The change I was thinking of was introduced in 0.97.0 last week, so if you have to go all the way back to 0.96.3 to fix it, that's very odd. @luisquintanilla -- is there any way you could try it out with 0.96.8?

@tarekgh wrote:

@NiklasGustafsson [Changes that affect compatibility](https://docs.microsoft.com/en-us/dotnet/core/compatibility/?ranMID=43674&ranEAID=rl2xnKiLcHs&ranSiteID=rl2xnKiLcHs-Vk6trHPJPdwOyqxWVzHUQQ&epi=rl2xnKiLcHs-Vk6trHPJPdwOyqxWVzHUQQ&irgwc=1&OCID=AID2200057_aff_7795_1243925&tduid=(ir__2m3q0nl02wkf6gcatnnkkvci0e2xve3sx63xgf9200)(7795)(1243925)(rl2xnKiLcHs-Vk6trHPJPdwOyqxWVzHUQQ)()&irclickid=_2m3q0nl02wkf6gcatnnkkvci0e2xve3sx63xgf9200) doc mentioning the following:

❌ DISALLOWED: Removing the virtual keyword from a member

I guess the compiler will not bind to the method if the virtual removed from the member.

@luisquintanilla should we just publish the latest of ML.NET to the NuGet instead of having it in the internal feed and recommend the users to use the latest?

@NiklasGustafsson wrote:

Another approach is to rebuild the ML.NET preview with 0.97.0 and pick up the new method definition.

@NiklasGustafsson wrote:

We should probably track this as an issue with ML.NET, too.

@tarekgh wrote:

We should probably track this as an issue with ML.NET, too.

Yes.

Another approach is to rebuild the ML.NET preview with 0.97.0 and pick up the new method definition.

Is this the same as what I suggested to publish the latest ML.NET to NuGet which will make it works with Torch Sharp 0.97.0? and we recommend users use the latest version of ML.NET.

@NiklasGustafsson wrote:

Is this the same as what I suggested to publish the latest ML.NET to NuGet which will make it works with Torch Sharp 0.97.0? and we recommend users use the latest version of ML.NET.

Not sure.

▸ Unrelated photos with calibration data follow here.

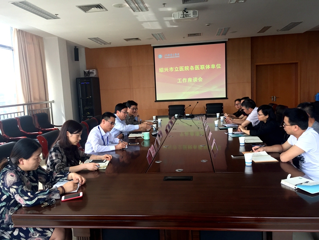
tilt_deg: -6.7
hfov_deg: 61.7
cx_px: 160
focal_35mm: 29
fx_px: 267
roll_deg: +2.0
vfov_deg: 48.2
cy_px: 120
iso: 50
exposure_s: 1/100
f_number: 2.2
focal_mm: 4.15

The issue should only affect binary dependencies, so if ML.NET is rebuilt against 0.97.0, how it is distributed is orthogonal, I believe.

@tarekgh wrote:

What I meant is update the Torch Sharp version in the file dotnet/machinelearning@4aad15b/eng/Versions.props#L52 and then publish the new built ML.NET to NuGet.

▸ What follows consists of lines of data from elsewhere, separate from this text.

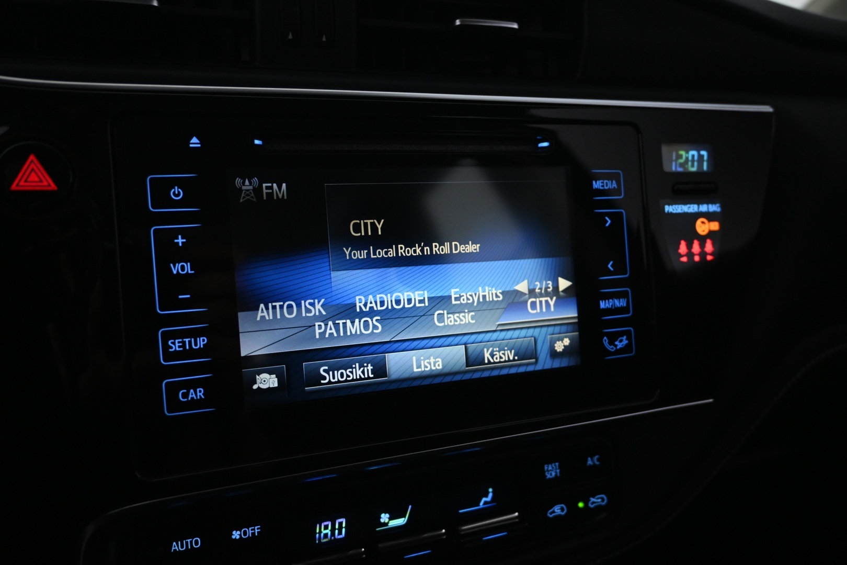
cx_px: 424
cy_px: 282
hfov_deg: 61.9
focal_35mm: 30
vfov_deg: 43.6
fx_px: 706
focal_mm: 20
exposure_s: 1/30
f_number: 3.8
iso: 1600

NiklasGustafsson commented 2 years ago

@luisquintanilla -- one advantage of moving to 0.97.0, besides undoing the breakage, will be that ML.NET should be able to import TorchScript modules, and then use them for (re-)training as well as inference.

aforoughi1 commented 2 years ago

Do you have a timeline to fix the issue? Still broken under Microsoft.ML.AutoML" 0.20.0-preview.22470.1 Microsoft.ML.TorchSharp" 0.20.0-preview.22470.1 TorchSharp 0.96.7

tarekgh commented 2 years ago

@aforoughi1 we'll try to look at this soon, around next week or so. Thanks for the reminder.

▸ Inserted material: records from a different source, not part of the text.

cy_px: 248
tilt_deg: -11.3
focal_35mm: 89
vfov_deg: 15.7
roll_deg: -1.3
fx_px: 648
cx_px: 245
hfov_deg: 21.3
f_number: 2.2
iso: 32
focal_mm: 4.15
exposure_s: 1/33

NiklasGustafsson commented 2 years ago

I should merely be a question of rebuilding ML.NET against a newer version of TorchSharp

ericstj commented 1 year ago

Thank you @michaelgsharp for making this change. Can we close this issue now?

One thought here that we could consider in the future is flowing TorchSharp through darc, the way other dotnet libraries flow their bits between repos (auto-PRs, channels, etc). That would require some work on the TorchSharp side first since it looks like it doesn't use arcade for build and publishing.

tarekgh commented 1 year ago

Closing this issue as I believe it is already fixed.